From the records below, extract only the lines running from the line with "middle pip: (413, 126)" to the line with "middle dip: (439, 202)", both lines included, reproducing them exactly.

___ Records for this task ___

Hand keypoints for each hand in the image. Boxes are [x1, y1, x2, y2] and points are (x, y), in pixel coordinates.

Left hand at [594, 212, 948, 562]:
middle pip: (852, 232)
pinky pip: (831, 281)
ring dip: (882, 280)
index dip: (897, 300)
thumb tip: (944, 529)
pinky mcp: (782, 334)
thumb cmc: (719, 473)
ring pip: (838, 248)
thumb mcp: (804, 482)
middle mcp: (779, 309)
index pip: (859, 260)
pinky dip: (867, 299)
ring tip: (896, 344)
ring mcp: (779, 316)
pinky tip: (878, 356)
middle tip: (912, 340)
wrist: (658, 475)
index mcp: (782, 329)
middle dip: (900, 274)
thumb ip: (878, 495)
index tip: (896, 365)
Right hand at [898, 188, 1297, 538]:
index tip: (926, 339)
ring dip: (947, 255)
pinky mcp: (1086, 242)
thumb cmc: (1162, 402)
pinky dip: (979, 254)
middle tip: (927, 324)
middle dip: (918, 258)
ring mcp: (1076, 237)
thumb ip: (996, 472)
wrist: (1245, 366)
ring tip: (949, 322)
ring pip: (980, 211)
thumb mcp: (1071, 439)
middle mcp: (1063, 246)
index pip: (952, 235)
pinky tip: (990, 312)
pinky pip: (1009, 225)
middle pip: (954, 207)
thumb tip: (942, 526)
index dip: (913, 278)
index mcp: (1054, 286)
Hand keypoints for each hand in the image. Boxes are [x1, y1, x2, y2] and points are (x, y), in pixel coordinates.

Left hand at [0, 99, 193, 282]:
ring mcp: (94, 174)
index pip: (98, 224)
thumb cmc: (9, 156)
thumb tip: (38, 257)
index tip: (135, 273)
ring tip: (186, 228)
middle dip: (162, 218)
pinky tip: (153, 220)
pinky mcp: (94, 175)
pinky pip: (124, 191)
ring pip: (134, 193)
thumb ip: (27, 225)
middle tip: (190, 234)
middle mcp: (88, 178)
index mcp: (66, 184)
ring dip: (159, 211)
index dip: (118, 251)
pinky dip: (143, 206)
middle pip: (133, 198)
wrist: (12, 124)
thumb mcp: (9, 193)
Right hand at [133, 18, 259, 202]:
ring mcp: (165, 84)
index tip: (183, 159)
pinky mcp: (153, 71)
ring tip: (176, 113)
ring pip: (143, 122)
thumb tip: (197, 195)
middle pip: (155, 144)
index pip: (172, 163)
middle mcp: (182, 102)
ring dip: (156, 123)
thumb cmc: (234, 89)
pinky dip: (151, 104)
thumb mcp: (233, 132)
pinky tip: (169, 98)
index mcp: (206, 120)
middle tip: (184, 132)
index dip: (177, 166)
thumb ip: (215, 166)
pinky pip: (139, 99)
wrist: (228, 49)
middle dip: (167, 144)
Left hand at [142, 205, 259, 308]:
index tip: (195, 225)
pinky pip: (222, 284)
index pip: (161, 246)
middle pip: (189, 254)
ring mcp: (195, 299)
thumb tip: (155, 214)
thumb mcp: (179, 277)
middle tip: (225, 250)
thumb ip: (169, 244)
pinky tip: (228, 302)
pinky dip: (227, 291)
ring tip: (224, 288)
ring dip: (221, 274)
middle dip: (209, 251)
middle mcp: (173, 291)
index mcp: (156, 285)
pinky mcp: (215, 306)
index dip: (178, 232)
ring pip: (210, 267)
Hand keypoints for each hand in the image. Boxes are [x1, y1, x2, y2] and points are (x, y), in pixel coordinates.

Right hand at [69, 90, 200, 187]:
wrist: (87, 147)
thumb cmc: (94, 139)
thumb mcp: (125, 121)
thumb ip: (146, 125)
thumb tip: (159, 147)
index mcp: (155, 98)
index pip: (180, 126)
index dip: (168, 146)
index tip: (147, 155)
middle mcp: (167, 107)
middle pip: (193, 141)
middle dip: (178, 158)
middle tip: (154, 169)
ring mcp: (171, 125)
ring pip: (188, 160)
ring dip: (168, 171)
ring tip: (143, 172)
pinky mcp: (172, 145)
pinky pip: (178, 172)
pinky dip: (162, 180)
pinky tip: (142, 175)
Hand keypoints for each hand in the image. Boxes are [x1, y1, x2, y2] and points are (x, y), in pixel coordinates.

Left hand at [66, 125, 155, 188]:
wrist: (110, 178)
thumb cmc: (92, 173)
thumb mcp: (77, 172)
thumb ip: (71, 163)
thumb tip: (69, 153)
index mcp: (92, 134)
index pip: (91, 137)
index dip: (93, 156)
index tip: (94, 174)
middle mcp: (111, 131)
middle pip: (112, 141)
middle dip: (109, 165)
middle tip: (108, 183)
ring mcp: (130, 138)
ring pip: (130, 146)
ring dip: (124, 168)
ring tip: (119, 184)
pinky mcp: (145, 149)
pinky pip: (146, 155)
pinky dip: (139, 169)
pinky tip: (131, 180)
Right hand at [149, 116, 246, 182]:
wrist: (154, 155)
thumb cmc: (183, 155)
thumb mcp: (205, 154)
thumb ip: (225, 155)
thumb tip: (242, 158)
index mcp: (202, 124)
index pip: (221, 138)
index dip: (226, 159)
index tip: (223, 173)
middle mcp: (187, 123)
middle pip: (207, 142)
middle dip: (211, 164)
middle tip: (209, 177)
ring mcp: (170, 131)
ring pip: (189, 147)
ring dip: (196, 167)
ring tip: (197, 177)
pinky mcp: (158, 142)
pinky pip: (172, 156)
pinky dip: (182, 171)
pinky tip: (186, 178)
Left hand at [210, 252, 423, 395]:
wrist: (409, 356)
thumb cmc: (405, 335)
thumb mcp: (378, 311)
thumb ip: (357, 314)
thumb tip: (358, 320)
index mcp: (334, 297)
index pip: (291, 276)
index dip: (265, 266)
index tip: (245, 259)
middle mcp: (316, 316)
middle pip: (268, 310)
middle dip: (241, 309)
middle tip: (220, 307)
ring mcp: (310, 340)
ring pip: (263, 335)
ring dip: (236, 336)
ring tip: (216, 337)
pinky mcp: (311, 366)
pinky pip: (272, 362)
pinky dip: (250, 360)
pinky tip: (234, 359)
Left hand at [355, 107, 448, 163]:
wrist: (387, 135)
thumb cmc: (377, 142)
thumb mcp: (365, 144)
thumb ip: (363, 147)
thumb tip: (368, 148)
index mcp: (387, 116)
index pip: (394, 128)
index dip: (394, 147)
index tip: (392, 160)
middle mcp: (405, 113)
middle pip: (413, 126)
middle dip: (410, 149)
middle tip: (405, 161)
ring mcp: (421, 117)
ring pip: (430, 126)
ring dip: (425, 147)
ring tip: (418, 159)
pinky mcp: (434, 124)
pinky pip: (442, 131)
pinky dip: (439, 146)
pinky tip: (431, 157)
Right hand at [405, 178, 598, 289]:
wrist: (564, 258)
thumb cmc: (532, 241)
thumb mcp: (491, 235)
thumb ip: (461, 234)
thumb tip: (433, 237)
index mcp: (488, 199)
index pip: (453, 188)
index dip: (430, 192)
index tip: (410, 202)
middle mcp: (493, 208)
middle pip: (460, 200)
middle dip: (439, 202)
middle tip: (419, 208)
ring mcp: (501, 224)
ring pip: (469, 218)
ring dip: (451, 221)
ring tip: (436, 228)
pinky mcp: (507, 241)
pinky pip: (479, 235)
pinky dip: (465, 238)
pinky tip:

___

◆ Completed exercise
middle pip: (413, 126)
middle dip: (410, 149)
middle tip: (405, 161)
ring mcp: (421, 117)
ring pip: (430, 126)
ring dip: (425, 147)
ring tip: (418, 159)
pinky mcp: (434, 124)
pinky pip: (442, 131)
pinky dip: (439, 146)
pinky tip: (431, 157)
Right hand at [405, 178, 598, 289]:
wrist: (564, 258)
thumb cmc: (532, 241)
thumb mcp: (491, 235)
thumb ip: (461, 234)
thumb tip: (433, 237)
index mcp: (488, 199)
index pip: (453, 188)
index dip: (430, 192)
index tip: (410, 202)
middle mcp: (493, 208)
middle pip: (460, 200)
middle dip: (439, 202)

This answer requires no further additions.